**Exercise directions**
All entries below are to be returned exactly, with pictures left out.
--- START ---
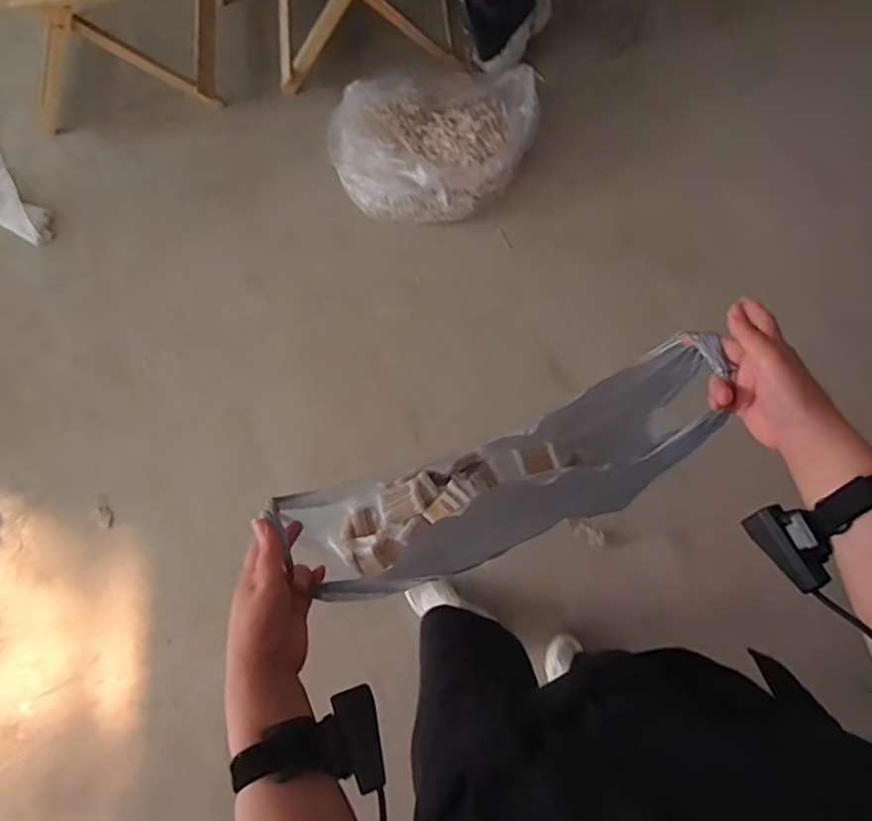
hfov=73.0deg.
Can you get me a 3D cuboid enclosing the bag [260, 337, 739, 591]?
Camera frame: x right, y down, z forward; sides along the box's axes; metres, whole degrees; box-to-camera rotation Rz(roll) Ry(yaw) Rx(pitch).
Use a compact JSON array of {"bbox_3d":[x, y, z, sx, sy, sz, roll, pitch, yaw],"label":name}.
[{"bbox_3d":[0.059,0.094,0.794,0.510,0.543,0.161,-21,76,-7],"label":"bag"}]

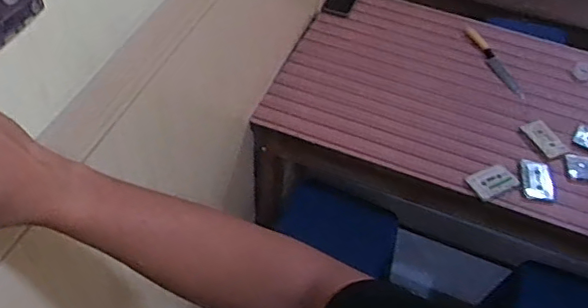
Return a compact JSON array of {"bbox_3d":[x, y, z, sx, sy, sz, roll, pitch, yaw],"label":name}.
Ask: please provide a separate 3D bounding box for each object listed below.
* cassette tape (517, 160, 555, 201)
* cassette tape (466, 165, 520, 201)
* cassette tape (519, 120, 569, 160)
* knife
[{"bbox_3d":[0.518,0.056,1.222,0.076,0.015,0.099,8,50,3],"label":"cassette tape"},{"bbox_3d":[0.417,0.058,1.202,0.104,0.008,0.065,-20,54,-20],"label":"cassette tape"},{"bbox_3d":[0.567,-0.033,1.302,0.067,0.013,0.098,-18,53,-19],"label":"cassette tape"},{"bbox_3d":[0.505,-0.232,1.442,0.040,0.016,0.241,-10,51,-12],"label":"knife"}]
--- END ---
**Answer to this task**
hfov=73.0deg.
Can you get me a 3D cuboid enclosing the bag [260, 337, 739, 591]?
Camera frame: x right, y down, z forward; sides along the box's axes; metres, whole degrees; box-to-camera rotation Rz(roll) Ry(yaw) Rx(pitch).
Use a compact JSON array of {"bbox_3d":[x, y, z, sx, sy, sz, roll, pitch, yaw],"label":name}.
[{"bbox_3d":[0.059,0.094,0.794,0.510,0.543,0.161,-21,76,-7],"label":"bag"}]

Return a compact JSON array of {"bbox_3d":[x, y, z, sx, sy, sz, roll, pitch, yaw],"label":name}.
Ask: please provide a separate 3D bounding box for each object listed below.
* cassette tape (517, 160, 555, 201)
* cassette tape (466, 165, 520, 201)
* cassette tape (519, 120, 569, 160)
* knife
[{"bbox_3d":[0.518,0.056,1.222,0.076,0.015,0.099,8,50,3],"label":"cassette tape"},{"bbox_3d":[0.417,0.058,1.202,0.104,0.008,0.065,-20,54,-20],"label":"cassette tape"},{"bbox_3d":[0.567,-0.033,1.302,0.067,0.013,0.098,-18,53,-19],"label":"cassette tape"},{"bbox_3d":[0.505,-0.232,1.442,0.040,0.016,0.241,-10,51,-12],"label":"knife"}]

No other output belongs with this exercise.